# My Build - Blazing Ridge Cinema



## Chinadog (Jun 26, 2006)

Hey guys, I don't get over here much and not sure I even posted here. I have a theater/bar/basement I built that I figured I'd share with you guys. I have a rather large construction thread over in AVS that I'll link below. I don't want to even attempt to reproduce it here (for obvious reasons once you look at it). I'm not sure how many people from AVS are here, so this may be redundant for them. Anyway, I thought I'd share here and spend some time on the Shack! 

The basics: 

Equipment - Panasonic AE900 Projector, Yamaha RXV-2600 Receiver, Toshiba HD-A2 HDDVD, Harmony 880 remote with X10 scene control, Berkline 090s

Room - 12x19x9, false screen wall, Linacoustic treatments, GOM.

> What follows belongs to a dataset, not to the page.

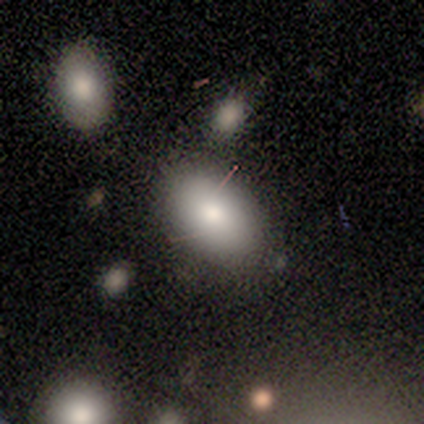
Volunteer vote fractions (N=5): A smooth galaxy with no disk features (100%) that is in between round and cigar-shaped (80%). Merging: none (80%).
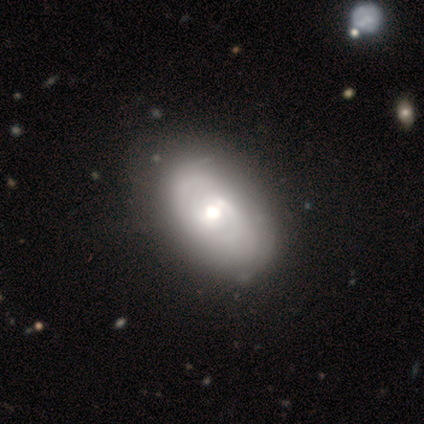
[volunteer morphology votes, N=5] Volunteers were most divided on "bulge size" (2-way tie): large: 40%, moderate: 40%, small: 20%, dominant: 0%, none: 0%; "merging" (2-way tie): none: 40%, minor disturbance: 40%, merger: 20%, major disturbance: 0%. More confident: smooth or featured — featured or disk (100%); edge-on disk — no (100%); bar — no (60%); spiral arms — no (60%).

http://www.avsforum.com/avs-vb/showthread.php?t=549924


----------



## Sonnie (Apr 11, 2006)

Hi Chinadog and welcome to the Shack!

Your room is almost the same size as ours. 

Super nice... and I like your screen logo. :T It looks familiar for some reason... :scratch:

Think you could fix me up a logo angled to the right instead of the left... Cedar Creek Cinema? Then email me the jpeg file? :kiss:


----------



## Chinadog (Jun 26, 2006)

Sonnie, thanks. I actual didn't do the logo, it was done for me and its part of a complete intro I have on DVD. Here's the thread with the specifics of how to get one made for you (warning, long, long and really long) and how you generate the intro using Blender. If you just want to one frame, they can do that pretty quickly I think.

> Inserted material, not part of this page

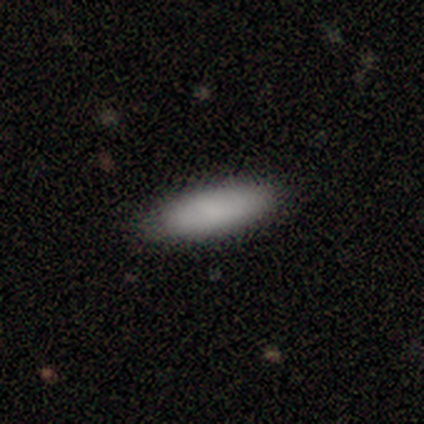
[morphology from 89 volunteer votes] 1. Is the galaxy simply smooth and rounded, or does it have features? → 93% smooth, 3% featured or disk, 3% star or artifact.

http://www.avsforum.com/avs-vb/showthread.php?t=538807

Bud


----------



## Chinadog (Jun 26, 2006)

BTW, if you go the the first post in my AVS thread and scroll down some, you'll an index (still in progress) of all the techniques and products for the build, in case it helps.


----------



## bpape (Sep 14, 2006)

Hi Bud.

Glad to see you made it over here.

Bryan


----------



## Sonnie (Apr 11, 2006)

Now you just need to stay... :T


----------



## Chinadog (Jun 26, 2006)

Bryan, thanks. I also need to go spend some time on Ruben's forum as well. I figure I spread myself thin at work, might as well do it here too... j/k


----------



## Chinadog (Jun 26, 2006)

Sonnie said:


> Now you just need to stay... :T


You're gonna have to throw me outta here. How many posts do I need to post a _REAL _url in my sig?


----------



## Bob in St. Louis (Oct 21, 2006)

Very nice Bud. Job well done Sir, A++.
I suppose you've found the _best_ way to keep a 360 quiet....Put it in another room. :yes:

Bob


----------



## Chinadog (Jun 26, 2006)

Hey Bob, thanks. Actually, I got lucky. I didn't know how loud it was and didn't really think about it. I knew I wanted my rack outside the room, but was glad that was the case when I fired that puppy up. Man o man... it's like an airplane taking off!


----------



## Bob in St. Louis (Oct 21, 2006)

HA HA... The 360 is the reason I installed a door on my in-wall rack. :sarcastic:
I'm on my third 360 and they're getting quieter. Still not quiet enough to be in a HT room though.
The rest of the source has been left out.